16.1. From this decision, it is clear that the provisions of Article 166 of the Constitution are only directory and not mandatory in character and if they are not complied with, it can be established as a question of fact that the impugned order was issued in fact by the State Government. In the case on hand, we have already demonstrated various communications issued by the Government for implementation of the earlier decision. In such circumstance, we have no reason to reject those communications sent by the higher level officers of the State Government.

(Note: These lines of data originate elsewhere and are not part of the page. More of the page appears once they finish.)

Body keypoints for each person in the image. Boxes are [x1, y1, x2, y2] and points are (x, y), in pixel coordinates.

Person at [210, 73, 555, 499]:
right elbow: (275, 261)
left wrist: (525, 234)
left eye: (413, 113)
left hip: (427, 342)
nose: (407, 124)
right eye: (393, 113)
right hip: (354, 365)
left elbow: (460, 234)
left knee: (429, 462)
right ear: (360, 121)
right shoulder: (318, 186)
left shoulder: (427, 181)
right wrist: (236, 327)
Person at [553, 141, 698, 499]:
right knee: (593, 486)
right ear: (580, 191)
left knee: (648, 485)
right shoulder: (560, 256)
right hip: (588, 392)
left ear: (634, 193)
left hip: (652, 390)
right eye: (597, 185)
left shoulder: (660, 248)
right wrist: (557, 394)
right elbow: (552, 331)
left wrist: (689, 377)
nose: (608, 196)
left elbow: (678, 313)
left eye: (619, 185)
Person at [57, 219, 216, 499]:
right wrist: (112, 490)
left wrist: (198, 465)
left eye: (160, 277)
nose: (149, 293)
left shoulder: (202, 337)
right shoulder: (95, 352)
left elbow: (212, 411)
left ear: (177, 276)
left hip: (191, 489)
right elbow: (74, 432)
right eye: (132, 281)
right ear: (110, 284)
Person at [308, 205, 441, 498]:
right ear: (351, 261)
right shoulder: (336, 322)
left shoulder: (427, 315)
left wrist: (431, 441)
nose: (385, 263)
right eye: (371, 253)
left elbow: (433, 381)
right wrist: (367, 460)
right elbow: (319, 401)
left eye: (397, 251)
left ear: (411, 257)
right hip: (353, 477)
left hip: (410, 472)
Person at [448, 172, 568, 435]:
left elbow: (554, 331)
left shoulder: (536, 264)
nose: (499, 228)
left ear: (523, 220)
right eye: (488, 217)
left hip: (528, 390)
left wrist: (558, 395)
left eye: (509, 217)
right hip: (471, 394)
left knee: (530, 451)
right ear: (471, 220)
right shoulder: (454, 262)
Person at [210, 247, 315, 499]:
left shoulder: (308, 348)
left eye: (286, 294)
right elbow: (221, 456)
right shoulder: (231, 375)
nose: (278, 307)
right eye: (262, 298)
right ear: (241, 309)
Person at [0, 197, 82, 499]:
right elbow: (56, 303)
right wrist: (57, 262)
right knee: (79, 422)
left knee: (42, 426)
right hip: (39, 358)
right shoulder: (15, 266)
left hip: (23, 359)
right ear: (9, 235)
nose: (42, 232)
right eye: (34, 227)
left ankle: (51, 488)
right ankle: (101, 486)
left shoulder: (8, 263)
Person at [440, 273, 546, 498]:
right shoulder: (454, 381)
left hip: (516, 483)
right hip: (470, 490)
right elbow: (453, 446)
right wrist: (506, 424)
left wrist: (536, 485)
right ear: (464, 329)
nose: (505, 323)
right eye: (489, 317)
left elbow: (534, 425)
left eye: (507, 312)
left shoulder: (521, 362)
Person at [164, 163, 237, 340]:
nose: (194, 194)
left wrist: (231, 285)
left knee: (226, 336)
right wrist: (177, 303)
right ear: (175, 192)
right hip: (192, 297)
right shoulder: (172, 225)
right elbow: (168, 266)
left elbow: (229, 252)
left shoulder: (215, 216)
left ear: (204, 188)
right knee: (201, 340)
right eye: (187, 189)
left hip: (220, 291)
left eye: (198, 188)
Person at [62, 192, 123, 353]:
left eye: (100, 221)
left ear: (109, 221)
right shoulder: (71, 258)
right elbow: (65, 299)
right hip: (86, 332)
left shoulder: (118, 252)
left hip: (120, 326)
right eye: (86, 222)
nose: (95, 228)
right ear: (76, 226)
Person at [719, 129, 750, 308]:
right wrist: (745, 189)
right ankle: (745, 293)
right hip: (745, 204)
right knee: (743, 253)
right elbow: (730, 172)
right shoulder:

17. Inasmuch as all the persons who were competent to represent were the parties to the said Agreement referred to above and after making such commitment by the State Government, as rightly observed by the High Court, we are also of the view that the same has to be honored without any exception. By the impugned order, the High Court has not only directed the State Government to implement the commitment given by it having been reduced into writing on 18.07.2007, honoured by the State Government itself in subsequent letters/correspondences but also directed the Federation to call off the strike immediately in the interest of the student community. We also make it clear that though the High Court termed the impugned order as interim in nature, considering the fact that the writ petition came to be filed by a student in the interest of the student community by writing a letter which was treated as a PIL, no further order need be passed in the said writ petition, namely, CWJC No. 10870 of 2008 pending on the file of the High Court at Patna and it stands closed.
18. In view of our conclusion, we direct the State of Bihar to implement the impugned order of the High Court dated 07.08.2008 within a period of three months from the date of receipt of copy of this judgment. The appeal filed by the State of Bihar is dismissed with the above direction. There will be no order as to costs.